Hugo Pierrou appartient à la grande famille des familles de la pelote ! Est-ce la tradition qui veut ça ? On ne sait, toujours est-il qu’ici on passe le relais, on transmet la passion d’une génération à l’autre, voire à la suivante bien davantage que partout ailleurs. Tenez, on ne se hasardera pas à les citer de peur d’en oublier, et puis le but n’est pas de dresser un arbre généalogique de la pelote mais de s’intéresser à un jeune homme bien sous tous rapports, un garçon à la tête bien faite et bien pleine, un ado au corps bien découpé, un étudiant au look un tantinet « british », le profil du gendre idéal en somme mais il faudra patienter puisque Hugo Pierrou est « marié » jusqu’en 2027 avec les campus et les grandes écoles. Ceux de Bordeaux cette année, de Marseille l’an passé, le rapprochement a des noms: famille, pelote et horaires de train mieux respectés ! Il en sortira alors avec un Master II du programme de la « Kedge Business school » option finance-comptabilité-audit. On est là dans le top 10 des grandes écoles de commerce et de management en France.
Etudiant, champion
Hugo Pierrou est, comme on dit plus populairement dans le milieu étudiant une « tronche ». Oui mais à la nuance près que cette tronche là, se double d’un champion de France 2024 de place libre, c’était à Salies de Béarn le 15 août dernier et contre Hossegor avec Antton Tanco et Paul Caparrus comme équipier, qui se double encore d’un titre de champion de la « summer league » réservé aux espoirs de moins de 22 ans, c’était une compétition de longue haleine s’étalant sur neuf vendredis. Il y a été souverain au point de s’imposer dans les trois compétitions de St Jean de Luz, Biarritz et Pau.

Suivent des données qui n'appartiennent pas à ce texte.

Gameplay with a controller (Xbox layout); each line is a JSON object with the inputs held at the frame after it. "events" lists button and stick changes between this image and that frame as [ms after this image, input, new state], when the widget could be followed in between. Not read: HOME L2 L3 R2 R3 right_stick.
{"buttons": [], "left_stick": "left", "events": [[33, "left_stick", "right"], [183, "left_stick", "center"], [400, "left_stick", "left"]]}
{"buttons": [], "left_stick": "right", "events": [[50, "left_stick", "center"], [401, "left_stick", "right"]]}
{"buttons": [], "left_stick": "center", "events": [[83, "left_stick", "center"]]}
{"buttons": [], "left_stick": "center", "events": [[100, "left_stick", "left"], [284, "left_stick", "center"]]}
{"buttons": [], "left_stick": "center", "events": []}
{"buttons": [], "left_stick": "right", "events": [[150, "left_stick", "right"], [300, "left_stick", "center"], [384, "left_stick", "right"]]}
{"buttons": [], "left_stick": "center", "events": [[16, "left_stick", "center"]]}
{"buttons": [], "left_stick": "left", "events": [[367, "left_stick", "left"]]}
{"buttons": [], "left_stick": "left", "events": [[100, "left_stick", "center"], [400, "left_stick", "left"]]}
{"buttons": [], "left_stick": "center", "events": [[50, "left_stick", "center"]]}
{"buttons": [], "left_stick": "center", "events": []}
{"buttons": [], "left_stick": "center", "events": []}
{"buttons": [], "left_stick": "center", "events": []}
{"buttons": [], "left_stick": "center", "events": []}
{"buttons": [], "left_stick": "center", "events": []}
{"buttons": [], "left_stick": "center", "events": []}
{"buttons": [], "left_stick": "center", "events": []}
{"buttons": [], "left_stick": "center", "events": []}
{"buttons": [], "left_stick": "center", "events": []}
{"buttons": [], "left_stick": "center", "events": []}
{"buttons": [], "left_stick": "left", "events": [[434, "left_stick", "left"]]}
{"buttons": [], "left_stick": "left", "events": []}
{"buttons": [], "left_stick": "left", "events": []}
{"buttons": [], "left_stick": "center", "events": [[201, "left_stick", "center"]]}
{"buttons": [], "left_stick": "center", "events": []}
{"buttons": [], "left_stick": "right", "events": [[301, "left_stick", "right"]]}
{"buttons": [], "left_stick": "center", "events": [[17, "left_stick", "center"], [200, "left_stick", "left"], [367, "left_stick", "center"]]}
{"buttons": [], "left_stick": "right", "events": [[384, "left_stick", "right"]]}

Voilà bien un CV qui le dédouane immédiatement d’être d’abord le « fils de... » et ensuite le « petit fils de ». Son patronyme, Hugo le porte fièrement avec beaucoup d’affection et de respect pour ses aînés quand il aurait pu être un héritage délicat, lourd à porter…
Le gant de papy à 3 ans
Son cursus ainsi survolé tordrait le cou à ce principe trop souvent entendu selon lequel on ne peut mener, chez nous, de front et des études et une carrière sportive. Ce n’est pas aussi simple. On ne va pas en faire le parfait contre exemple. Il y a des trous et des gros dans son itinéraire de pelotari, puisque, on ne l’a pas dit tant ça coulait de source, Hugo Pierrou ne pouvait pas ne pas jouer à la pelote basque lui qui reçut de papy Gérard son premier gant le jour de ses trois ans et qui, guère plus grand, suivit papa Christophe tous les week-end avec maman sur les canchas où il se précipitait avec le gant en question sitôt les parties terminées. « J’ai commencé à jouer si petit que je n’en ai pas le moindre souvenir, je devais encore avoir des couches » sourit-il en s’excusant presque.
C’est étudier ou jouer
Et comme aux âmes bien nées dit-on le talent n’attend pas le nombre des années , il mania le gant de son grand-père, puis d’autres avec suffisamment d’aisance et de bons copains pour décrocher, chez les benjamins et les minimes, deux titres de champions de France dans les années 2017- 2018. Il jouait alors en extension pour Biarritz « puisque avec Jean Aldin et Johan Sorozabal l’occasion était belle de former une bonne équipe ». L’avant biarrot misa beaucoup, presque tout, sur l’aventure américaine avant le bac, le palois gardait un faible pour les bancs de l’école.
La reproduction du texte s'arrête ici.